### EXCERPT TO READ
----

Barcelona’s city hall rejected a proposal by Airbnb Inc. to limit the number of home rentals in the city, setting off a fresh clash between the platform and local authorities vowing to clamp down on unregulated tourism.
The city hall said the plan to limit home listings in the central Barcelona area of Ciutat Vella doesn’t go far in enough in tackling the use of unlicensed rentals for tourists. While Airbnb hoped the new limits would ease tensions after a year marred by sanctions and public backlash from locals complaining about crowds in central Barcelona, the city hall said Airbnb must stop advertising all properties without a license while adding that it would keep sanctions against the home-rental platform unchanged.

----

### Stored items
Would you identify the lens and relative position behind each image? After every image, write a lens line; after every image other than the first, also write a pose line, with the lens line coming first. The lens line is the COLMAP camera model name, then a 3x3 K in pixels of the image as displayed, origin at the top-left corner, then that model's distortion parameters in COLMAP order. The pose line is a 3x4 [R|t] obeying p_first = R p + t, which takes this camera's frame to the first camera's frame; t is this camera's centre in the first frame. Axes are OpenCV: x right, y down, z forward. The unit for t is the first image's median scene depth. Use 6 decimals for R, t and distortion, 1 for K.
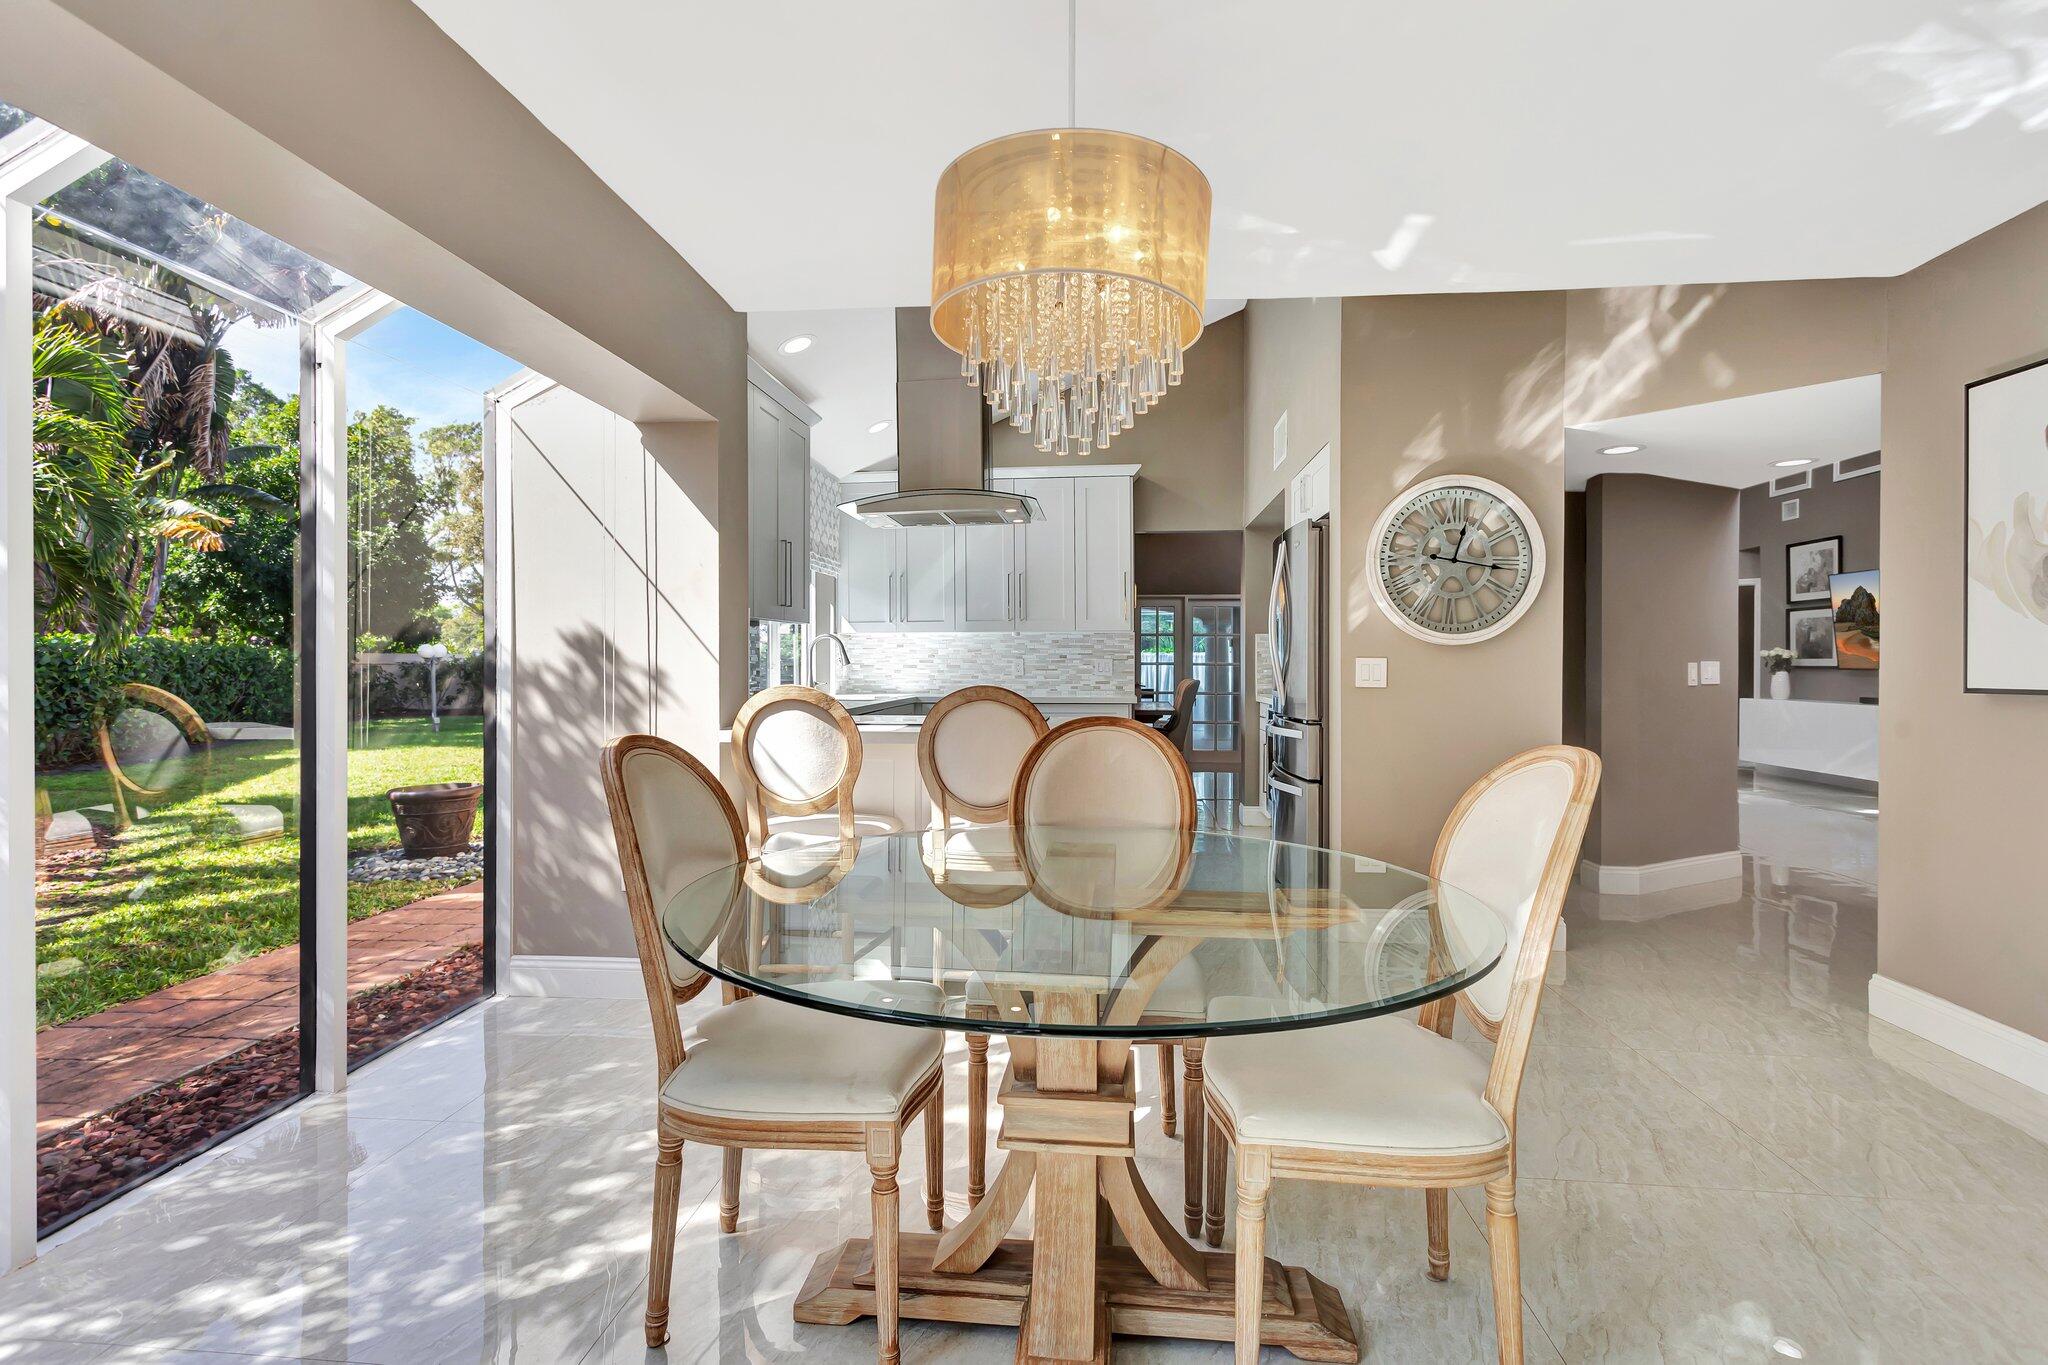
lens RADIAL K [[969.8, 0, 1021.7], [0, 969.8, 672.8], [0, 0, 1]] dist [-0.002012, 0.000818]
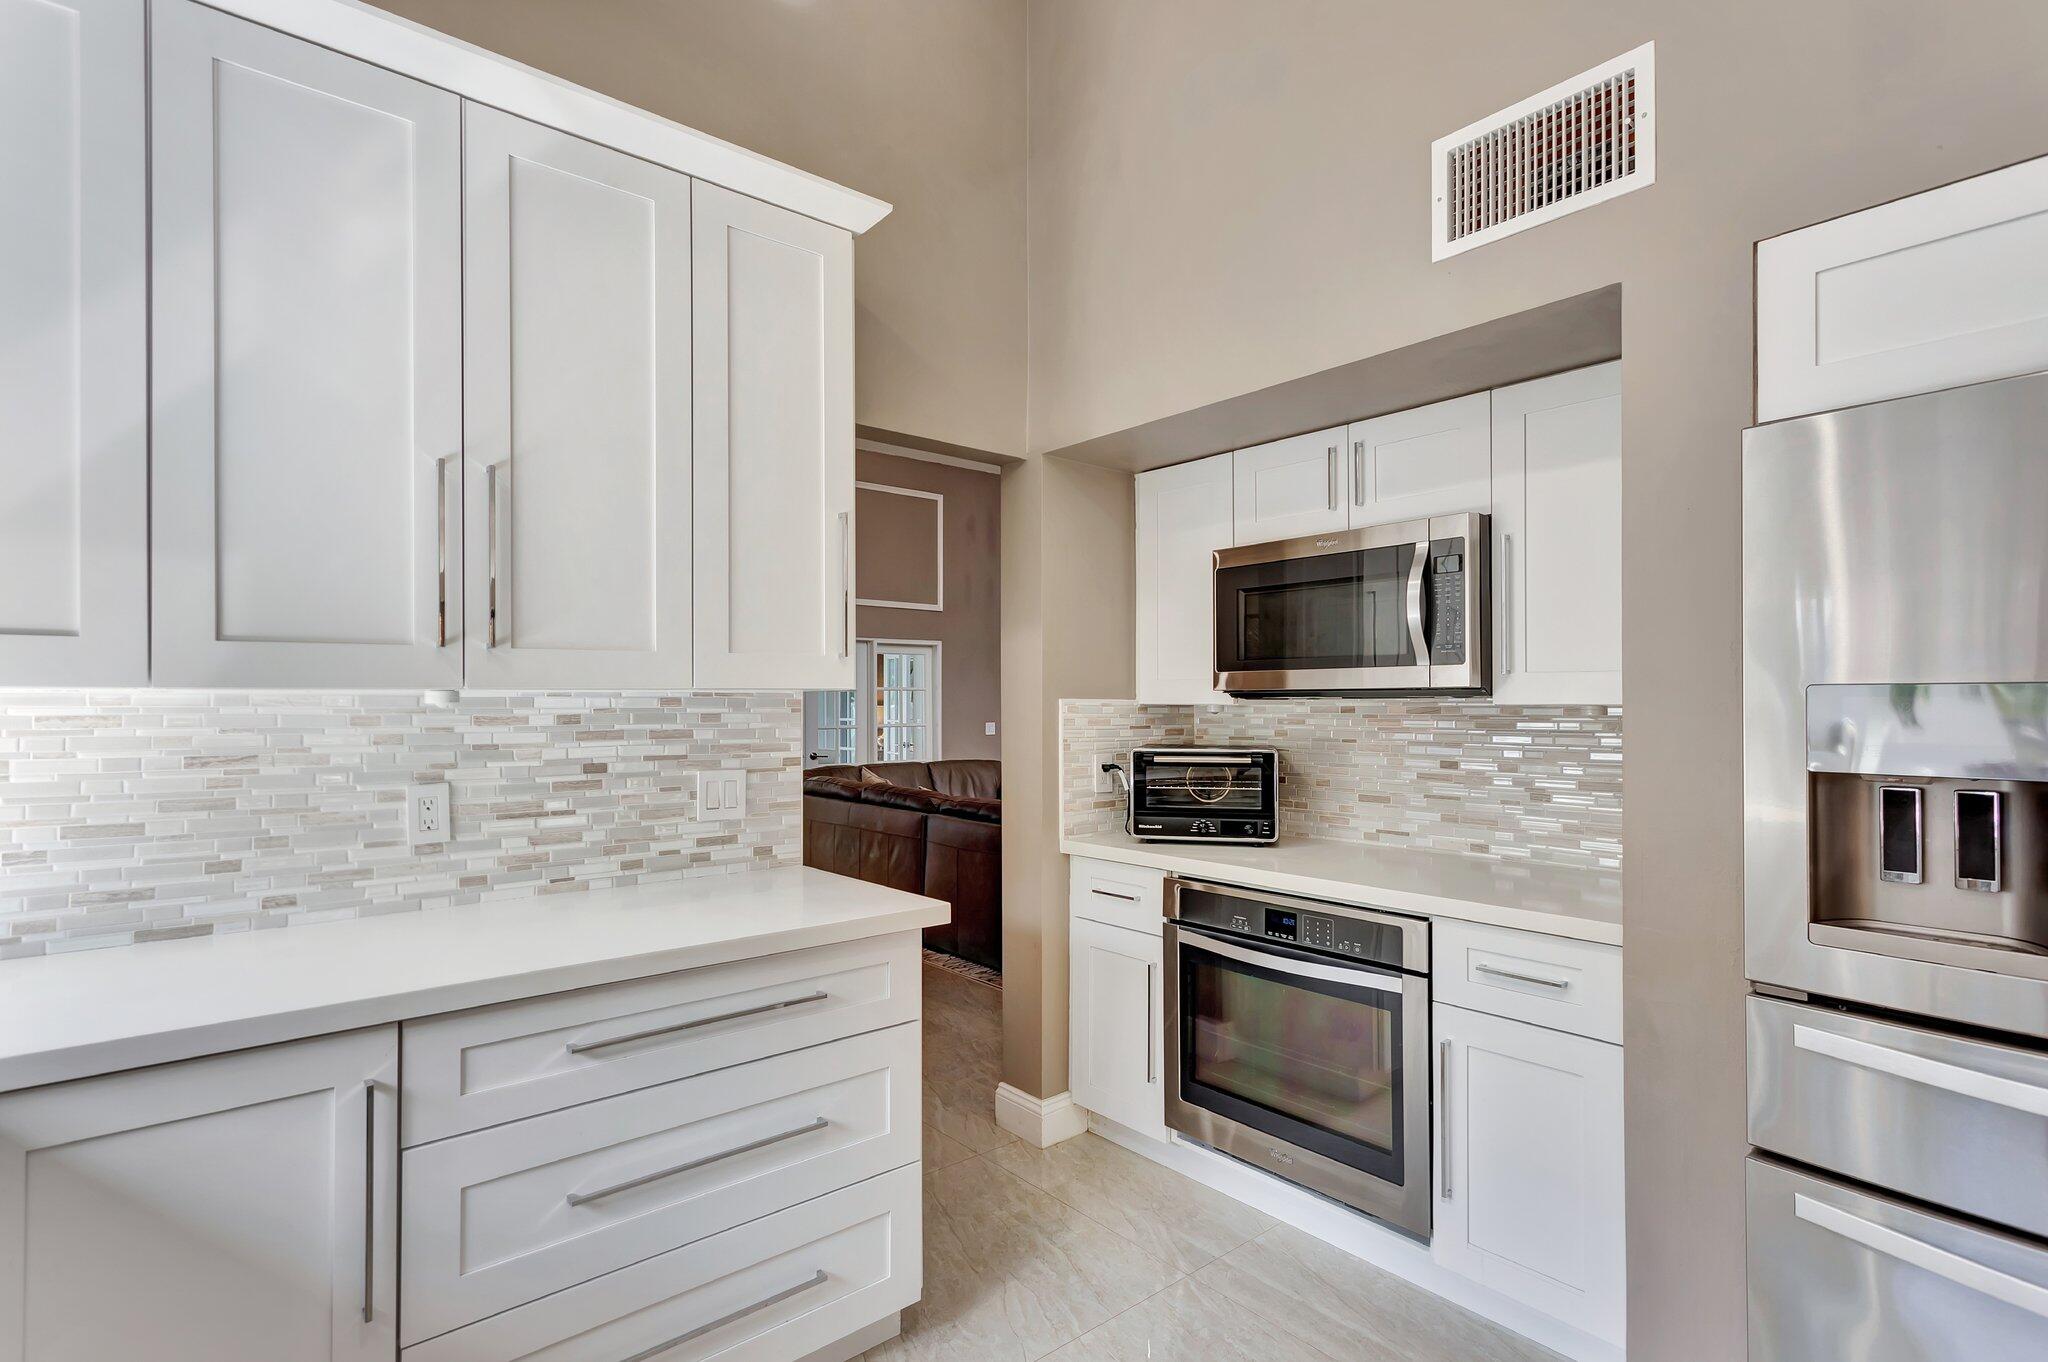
lens RADIAL K [[969.8, 0, 1017.4], [0, 969.8, 690.0], [0, 0, 1]] dist [-0.002012, 0.000818]
pose [[0.703338, 0.010094, 0.710784, -0.082577], [0.012910, 0.999553, -0.026970, -0.031633], [-0.710739, 0.028145, 0.702893, 0.686109]]
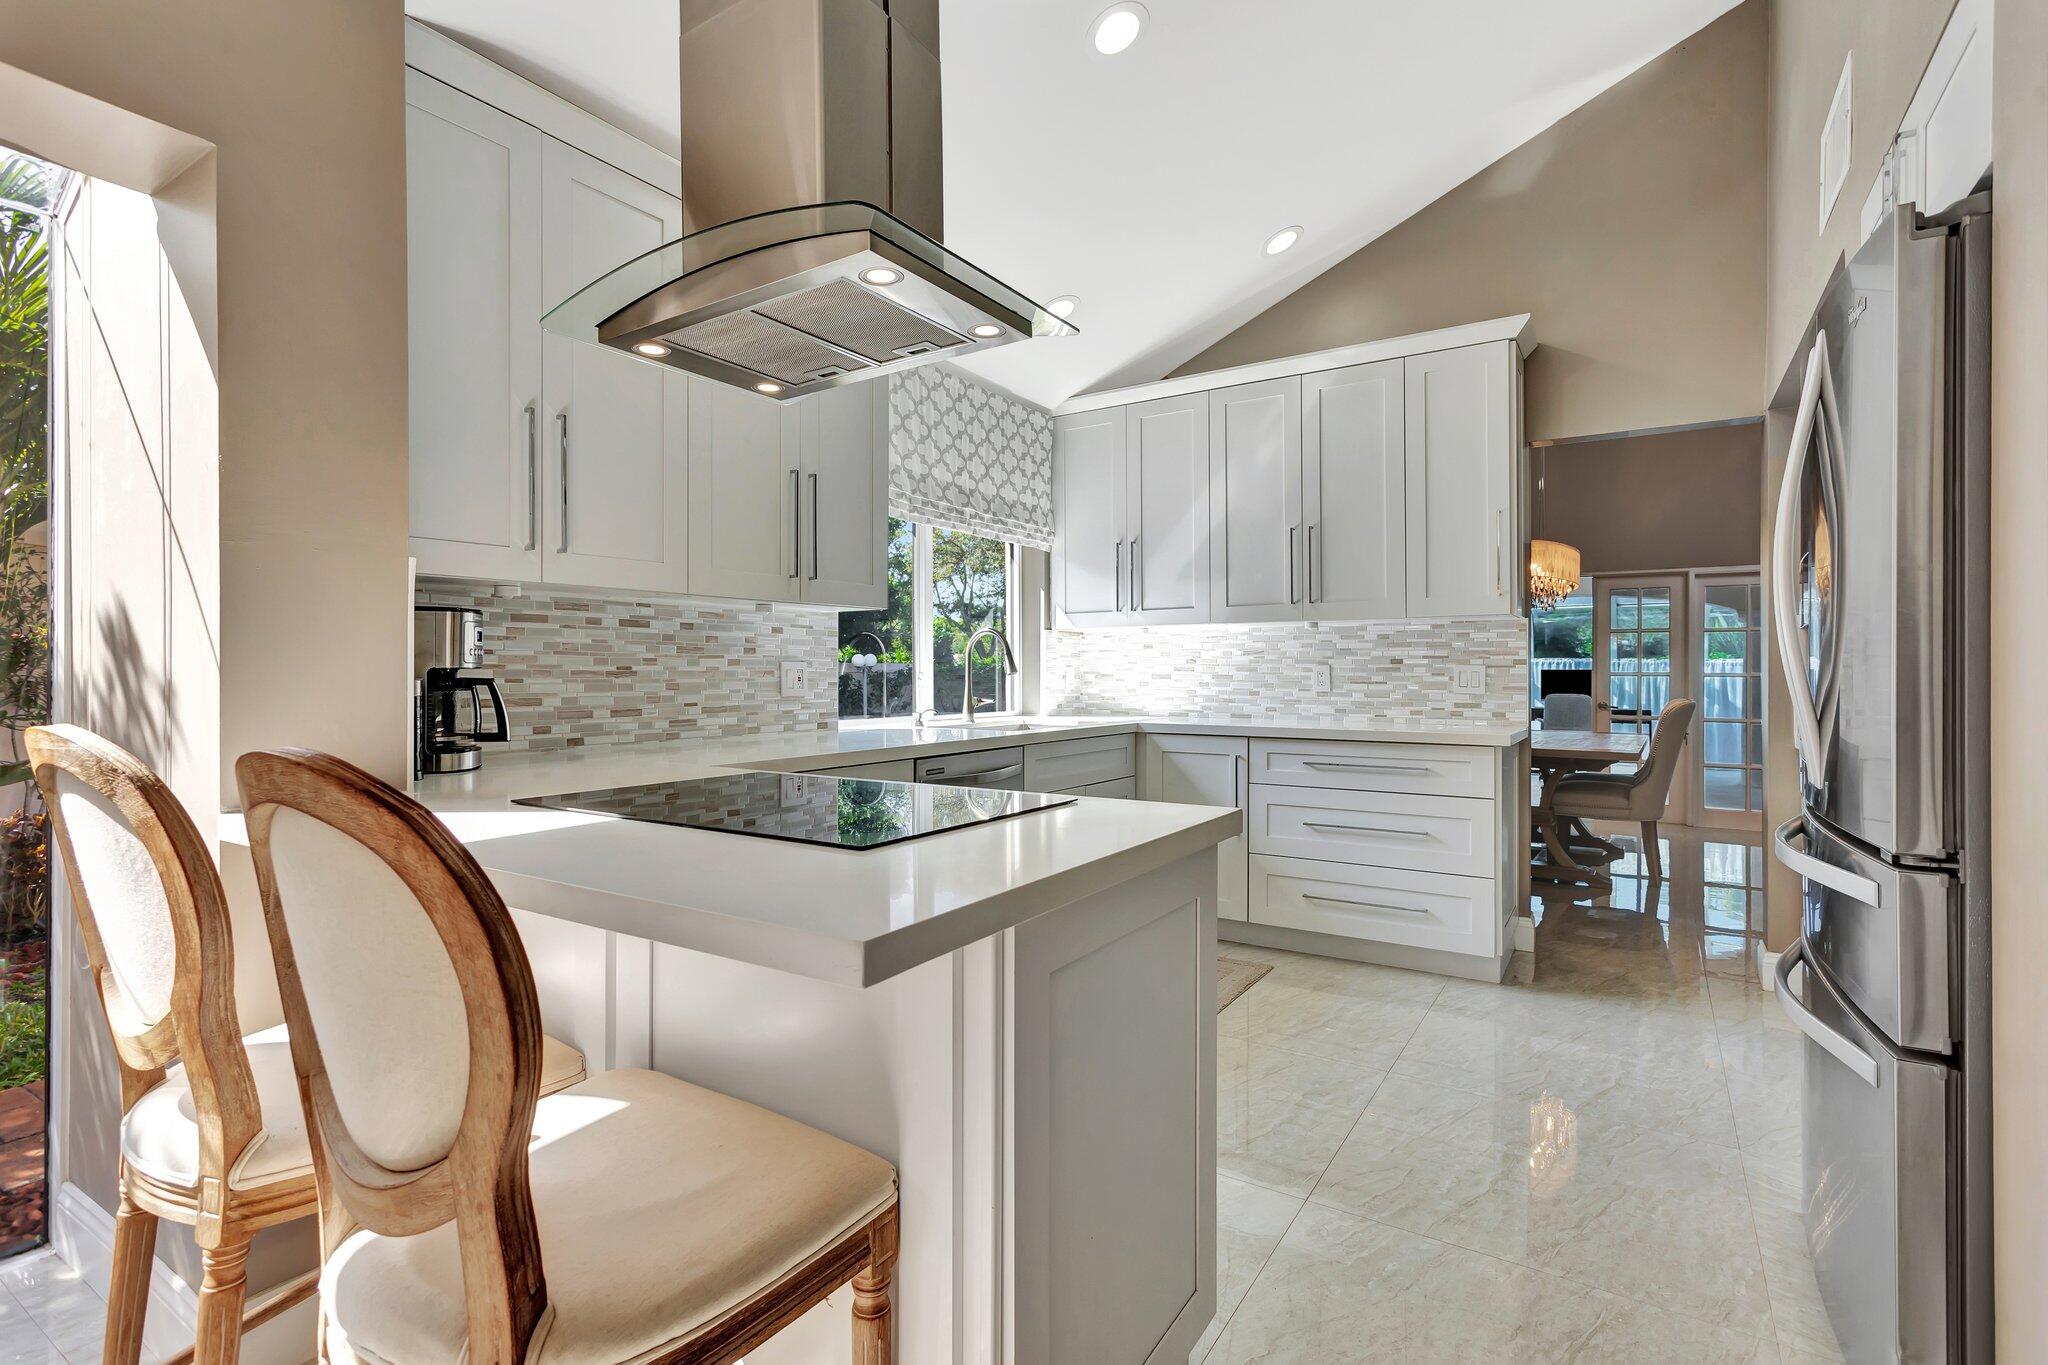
lens RADIAL K [[969.8, 0, 1024.4], [0, 969.8, 676.1], [0, 0, 1]] dist [-0.002012, 0.000818]
pose [[0.891803, 0.003378, -0.452412, 0.109641], [-0.005883, 0.999974, -0.004130, -0.003548], [0.452386, 0.006345, 0.891799, 0.352697]]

----

### WHAT TO WORK ON
1. According to the article on Barcelona's dispute with Airbnb, what did the city hall say Airbnb must stop doing?
2. Pick up the article on Barcelona's dispute with Airbnb after its final sentence and carry it forward.
The stored lines are separate material, unrelated to the article on Barcelona and Airbnb.

### ANSWERS BY ITEM NUMBER
1. Airbnb must stop advertising all properties without a license.

2.
“Airbnb’s response is a joke,” said Agusti Colom, Barcelona’s councilor for companies and tourism, at a press conference on Tuesday after the plan was made public. “The law is clear. You can’t advertise tourist apartments on these platforms if they don’t have a license number, so what Airbnb needs to do is to remove them.”
Airbnb’s business in the city has almost doubled in two years, rising to 20,000 listings from 11,000 in 2014. Barcelona is now the fourth-biggest city for Airbnb rentals in Europe behind Paris, London and Rome and the ninth-biggest in the world. As many as 900,000 people used Airbnb to arrange accommodation in Barcelona in 2015, according to the company.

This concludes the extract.